*** Listed records Section Begins ***

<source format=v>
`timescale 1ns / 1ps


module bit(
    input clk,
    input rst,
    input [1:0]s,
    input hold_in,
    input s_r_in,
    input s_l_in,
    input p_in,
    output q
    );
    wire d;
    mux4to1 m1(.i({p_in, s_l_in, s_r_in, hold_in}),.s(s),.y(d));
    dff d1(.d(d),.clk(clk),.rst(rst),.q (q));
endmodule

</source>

*** Listed records Section Ends ***
*** Listed records Section Begins ***

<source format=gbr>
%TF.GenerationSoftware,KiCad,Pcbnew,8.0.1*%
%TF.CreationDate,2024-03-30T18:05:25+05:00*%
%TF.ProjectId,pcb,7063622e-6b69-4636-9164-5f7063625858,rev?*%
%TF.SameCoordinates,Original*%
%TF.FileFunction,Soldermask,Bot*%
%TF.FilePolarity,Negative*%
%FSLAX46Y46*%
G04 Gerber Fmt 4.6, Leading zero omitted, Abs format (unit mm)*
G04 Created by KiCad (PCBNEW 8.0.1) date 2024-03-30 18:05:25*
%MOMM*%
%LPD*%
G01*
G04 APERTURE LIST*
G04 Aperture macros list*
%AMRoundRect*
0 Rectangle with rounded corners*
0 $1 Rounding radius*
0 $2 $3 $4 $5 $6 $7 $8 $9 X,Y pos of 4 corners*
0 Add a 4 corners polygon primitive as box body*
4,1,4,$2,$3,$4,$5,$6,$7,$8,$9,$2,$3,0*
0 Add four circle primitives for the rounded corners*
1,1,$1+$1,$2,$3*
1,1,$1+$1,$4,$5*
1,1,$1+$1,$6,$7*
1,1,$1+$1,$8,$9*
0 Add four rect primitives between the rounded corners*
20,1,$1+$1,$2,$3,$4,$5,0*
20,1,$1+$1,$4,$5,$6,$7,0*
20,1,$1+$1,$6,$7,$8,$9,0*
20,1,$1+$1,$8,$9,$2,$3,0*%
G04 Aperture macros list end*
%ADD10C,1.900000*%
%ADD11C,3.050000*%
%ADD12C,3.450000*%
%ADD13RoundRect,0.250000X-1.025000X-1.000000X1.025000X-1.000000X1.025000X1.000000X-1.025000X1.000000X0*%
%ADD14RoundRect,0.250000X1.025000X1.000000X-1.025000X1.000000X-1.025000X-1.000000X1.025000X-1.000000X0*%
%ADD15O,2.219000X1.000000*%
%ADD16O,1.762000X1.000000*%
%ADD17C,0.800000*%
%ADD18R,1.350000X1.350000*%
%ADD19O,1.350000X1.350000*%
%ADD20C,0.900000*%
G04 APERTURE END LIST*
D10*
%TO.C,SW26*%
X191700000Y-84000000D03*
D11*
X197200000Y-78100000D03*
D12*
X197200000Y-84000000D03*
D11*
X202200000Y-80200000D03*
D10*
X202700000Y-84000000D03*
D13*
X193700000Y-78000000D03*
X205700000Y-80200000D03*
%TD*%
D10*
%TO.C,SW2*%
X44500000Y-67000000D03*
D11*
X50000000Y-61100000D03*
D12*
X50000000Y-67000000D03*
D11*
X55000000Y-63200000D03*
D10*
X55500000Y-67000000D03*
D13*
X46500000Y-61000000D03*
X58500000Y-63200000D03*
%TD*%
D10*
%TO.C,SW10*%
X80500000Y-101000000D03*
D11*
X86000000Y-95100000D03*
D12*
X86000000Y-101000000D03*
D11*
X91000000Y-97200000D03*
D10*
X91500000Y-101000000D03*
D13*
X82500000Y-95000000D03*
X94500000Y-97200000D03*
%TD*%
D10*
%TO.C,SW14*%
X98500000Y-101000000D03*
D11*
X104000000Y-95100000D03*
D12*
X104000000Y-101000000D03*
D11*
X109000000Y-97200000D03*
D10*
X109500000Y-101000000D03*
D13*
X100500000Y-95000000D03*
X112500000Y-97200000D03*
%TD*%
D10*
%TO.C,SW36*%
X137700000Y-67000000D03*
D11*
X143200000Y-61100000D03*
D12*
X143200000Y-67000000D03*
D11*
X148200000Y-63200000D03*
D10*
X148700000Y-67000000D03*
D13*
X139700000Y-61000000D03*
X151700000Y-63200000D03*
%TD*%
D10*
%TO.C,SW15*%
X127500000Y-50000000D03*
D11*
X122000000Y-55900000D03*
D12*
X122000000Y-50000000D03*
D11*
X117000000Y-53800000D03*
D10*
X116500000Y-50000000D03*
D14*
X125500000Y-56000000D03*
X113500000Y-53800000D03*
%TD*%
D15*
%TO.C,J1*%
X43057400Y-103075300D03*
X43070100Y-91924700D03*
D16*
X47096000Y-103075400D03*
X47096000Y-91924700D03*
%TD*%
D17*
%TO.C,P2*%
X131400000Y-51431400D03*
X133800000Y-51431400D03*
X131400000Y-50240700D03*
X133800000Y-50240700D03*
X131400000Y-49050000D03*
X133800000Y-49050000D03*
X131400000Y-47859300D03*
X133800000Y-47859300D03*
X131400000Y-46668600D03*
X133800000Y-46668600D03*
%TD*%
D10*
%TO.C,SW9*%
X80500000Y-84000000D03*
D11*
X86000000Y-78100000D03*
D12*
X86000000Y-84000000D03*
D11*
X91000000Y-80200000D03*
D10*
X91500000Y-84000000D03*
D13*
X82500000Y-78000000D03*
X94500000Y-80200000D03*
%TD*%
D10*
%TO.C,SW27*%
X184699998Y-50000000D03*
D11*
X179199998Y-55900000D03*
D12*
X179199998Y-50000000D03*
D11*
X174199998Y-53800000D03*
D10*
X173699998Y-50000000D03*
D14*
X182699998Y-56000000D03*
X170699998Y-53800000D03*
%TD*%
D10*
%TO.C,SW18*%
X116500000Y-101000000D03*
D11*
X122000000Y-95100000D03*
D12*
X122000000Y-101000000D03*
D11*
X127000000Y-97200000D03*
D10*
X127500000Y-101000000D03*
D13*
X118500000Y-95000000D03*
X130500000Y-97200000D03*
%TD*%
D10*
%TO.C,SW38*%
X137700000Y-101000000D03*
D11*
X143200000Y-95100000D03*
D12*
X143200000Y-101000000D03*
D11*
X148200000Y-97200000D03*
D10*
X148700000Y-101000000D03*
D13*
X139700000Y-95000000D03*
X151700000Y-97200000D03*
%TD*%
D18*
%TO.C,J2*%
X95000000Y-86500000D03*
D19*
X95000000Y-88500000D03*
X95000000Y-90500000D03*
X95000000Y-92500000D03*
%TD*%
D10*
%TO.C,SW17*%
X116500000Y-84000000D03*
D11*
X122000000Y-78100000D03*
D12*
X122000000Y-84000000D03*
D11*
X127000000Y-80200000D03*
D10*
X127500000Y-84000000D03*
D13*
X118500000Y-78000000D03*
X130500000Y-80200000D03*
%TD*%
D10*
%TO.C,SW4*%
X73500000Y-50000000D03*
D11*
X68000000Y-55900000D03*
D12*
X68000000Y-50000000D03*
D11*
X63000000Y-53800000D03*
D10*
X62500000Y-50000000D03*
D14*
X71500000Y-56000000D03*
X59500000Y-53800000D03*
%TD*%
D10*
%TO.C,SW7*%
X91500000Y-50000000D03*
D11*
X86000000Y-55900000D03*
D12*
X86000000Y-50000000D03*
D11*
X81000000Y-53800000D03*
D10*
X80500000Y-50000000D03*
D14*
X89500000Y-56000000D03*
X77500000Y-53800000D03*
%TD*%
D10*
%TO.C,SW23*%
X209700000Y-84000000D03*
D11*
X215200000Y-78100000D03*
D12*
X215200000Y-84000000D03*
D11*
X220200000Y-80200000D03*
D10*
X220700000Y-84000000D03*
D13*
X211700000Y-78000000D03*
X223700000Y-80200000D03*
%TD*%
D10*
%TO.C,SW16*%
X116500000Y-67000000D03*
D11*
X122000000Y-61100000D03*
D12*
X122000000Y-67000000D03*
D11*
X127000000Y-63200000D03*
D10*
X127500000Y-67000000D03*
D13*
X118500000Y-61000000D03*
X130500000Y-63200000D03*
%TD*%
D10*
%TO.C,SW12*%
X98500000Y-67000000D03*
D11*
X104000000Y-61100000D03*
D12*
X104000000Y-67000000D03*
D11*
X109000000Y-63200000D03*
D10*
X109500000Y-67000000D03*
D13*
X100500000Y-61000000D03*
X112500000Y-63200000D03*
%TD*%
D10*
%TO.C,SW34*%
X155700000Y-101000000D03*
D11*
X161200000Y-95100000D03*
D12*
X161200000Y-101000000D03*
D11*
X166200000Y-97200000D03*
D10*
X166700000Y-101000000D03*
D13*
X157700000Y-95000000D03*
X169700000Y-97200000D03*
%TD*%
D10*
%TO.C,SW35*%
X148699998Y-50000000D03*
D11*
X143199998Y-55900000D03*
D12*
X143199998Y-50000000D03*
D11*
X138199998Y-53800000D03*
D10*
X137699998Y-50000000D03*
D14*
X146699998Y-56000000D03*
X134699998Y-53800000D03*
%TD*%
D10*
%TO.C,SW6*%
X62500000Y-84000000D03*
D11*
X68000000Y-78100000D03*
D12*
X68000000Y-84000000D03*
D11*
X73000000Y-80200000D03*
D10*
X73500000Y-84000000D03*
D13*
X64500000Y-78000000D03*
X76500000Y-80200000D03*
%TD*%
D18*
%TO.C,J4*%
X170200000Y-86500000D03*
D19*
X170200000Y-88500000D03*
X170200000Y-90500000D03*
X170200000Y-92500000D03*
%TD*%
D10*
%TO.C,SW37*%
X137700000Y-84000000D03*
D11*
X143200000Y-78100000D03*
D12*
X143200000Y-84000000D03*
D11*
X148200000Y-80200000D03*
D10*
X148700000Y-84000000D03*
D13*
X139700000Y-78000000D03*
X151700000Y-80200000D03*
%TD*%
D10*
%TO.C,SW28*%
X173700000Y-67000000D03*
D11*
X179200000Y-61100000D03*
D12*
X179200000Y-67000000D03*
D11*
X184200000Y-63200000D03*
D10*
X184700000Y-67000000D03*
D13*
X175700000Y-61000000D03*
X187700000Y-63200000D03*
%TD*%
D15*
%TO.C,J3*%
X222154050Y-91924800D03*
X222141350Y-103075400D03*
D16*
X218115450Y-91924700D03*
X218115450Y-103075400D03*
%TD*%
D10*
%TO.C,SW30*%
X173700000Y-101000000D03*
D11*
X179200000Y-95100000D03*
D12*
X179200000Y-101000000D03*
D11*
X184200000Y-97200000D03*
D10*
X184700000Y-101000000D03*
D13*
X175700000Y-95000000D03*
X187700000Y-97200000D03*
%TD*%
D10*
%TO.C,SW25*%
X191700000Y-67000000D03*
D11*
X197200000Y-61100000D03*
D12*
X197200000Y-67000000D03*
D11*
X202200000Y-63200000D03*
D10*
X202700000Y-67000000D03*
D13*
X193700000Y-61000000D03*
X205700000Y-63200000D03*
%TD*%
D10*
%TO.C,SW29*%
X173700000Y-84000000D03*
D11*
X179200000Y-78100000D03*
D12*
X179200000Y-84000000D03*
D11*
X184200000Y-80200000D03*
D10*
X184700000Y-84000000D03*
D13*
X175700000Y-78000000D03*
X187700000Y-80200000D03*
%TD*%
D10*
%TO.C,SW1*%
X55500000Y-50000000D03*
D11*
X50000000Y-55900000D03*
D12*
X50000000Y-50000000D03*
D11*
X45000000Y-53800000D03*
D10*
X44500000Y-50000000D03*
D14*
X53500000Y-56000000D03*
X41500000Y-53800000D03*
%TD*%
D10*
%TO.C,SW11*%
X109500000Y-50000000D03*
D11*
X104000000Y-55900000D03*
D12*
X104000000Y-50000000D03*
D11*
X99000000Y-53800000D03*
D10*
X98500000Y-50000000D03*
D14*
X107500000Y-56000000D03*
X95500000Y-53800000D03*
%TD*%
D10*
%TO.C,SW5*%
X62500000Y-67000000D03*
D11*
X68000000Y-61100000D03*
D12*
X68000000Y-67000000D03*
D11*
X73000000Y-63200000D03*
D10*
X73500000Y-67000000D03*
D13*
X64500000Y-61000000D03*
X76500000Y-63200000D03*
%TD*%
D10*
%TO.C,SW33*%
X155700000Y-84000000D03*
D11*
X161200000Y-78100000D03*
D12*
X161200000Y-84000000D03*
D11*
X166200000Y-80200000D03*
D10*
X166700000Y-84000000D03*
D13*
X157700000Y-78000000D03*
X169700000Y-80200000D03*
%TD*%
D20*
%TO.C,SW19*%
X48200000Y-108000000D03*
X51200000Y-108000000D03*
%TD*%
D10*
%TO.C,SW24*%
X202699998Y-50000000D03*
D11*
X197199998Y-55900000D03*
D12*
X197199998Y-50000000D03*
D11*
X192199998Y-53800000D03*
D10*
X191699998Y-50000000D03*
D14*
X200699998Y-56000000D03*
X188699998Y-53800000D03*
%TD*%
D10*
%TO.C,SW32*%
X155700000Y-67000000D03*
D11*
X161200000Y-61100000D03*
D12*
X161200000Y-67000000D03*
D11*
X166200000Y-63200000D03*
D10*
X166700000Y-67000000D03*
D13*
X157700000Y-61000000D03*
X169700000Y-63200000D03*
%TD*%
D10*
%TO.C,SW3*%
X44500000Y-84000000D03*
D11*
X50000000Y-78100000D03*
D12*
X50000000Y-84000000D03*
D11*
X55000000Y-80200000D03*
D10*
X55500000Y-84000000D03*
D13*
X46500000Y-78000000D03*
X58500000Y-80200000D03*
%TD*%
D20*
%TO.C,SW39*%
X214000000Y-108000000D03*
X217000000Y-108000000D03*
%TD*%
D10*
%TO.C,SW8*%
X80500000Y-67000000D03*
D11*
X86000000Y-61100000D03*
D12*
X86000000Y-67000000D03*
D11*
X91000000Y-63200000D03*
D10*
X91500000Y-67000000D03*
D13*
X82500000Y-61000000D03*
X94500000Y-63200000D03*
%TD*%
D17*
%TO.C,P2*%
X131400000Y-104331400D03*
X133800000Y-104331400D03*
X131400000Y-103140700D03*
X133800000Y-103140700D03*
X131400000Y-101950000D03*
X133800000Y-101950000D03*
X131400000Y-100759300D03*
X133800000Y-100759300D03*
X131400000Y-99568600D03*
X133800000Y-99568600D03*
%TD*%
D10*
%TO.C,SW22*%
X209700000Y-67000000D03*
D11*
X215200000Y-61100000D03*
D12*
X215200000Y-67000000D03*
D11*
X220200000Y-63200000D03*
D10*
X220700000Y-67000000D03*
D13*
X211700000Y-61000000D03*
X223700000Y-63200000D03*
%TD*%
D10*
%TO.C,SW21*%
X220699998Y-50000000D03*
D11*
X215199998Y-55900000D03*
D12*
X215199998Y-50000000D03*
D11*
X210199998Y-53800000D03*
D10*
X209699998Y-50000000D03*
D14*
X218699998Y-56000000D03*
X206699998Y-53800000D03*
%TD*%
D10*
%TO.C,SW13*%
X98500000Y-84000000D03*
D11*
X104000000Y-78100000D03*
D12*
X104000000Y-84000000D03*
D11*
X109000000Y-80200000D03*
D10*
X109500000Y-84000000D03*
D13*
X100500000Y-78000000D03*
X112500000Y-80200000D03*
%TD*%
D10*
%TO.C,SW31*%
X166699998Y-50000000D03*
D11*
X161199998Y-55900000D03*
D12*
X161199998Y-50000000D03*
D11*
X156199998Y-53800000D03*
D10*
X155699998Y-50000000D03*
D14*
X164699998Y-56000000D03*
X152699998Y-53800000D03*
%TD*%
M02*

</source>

*** Listed records Section Ends ***
*** Listed records Section Begins ***

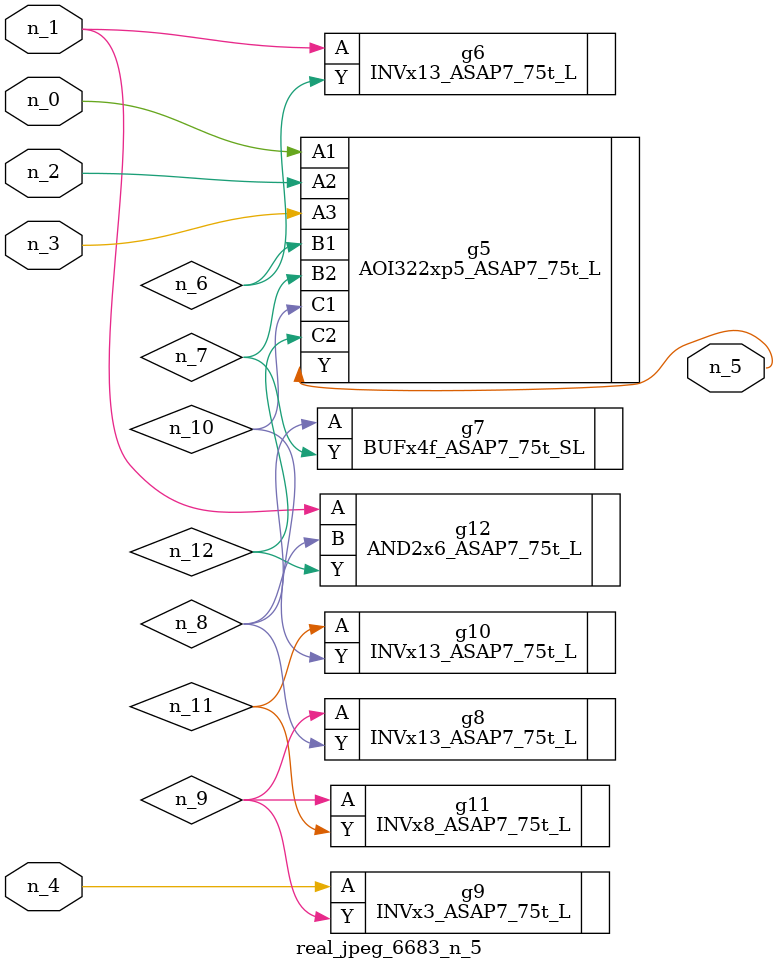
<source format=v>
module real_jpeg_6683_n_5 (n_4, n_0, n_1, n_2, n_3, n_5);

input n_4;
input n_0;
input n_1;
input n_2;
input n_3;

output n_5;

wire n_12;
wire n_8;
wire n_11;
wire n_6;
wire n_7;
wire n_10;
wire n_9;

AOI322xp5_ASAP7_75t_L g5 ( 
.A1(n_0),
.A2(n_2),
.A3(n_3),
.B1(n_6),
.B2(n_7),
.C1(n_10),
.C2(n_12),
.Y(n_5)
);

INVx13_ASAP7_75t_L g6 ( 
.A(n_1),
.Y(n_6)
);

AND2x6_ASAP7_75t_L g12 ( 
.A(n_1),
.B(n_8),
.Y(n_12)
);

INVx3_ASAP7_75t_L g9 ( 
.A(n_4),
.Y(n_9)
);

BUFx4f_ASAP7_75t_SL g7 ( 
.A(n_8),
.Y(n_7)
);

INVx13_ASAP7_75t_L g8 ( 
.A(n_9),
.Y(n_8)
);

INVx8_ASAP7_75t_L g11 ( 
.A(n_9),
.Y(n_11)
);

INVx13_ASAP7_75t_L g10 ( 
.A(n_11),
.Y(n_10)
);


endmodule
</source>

*** Listed records Section Ends ***

_What the exercise asks:_ Which lines of the records above hold the word "macros"? Copy each of them.

_Response to the task:_
G04 Aperture macros list*
G04 Aperture macros list end*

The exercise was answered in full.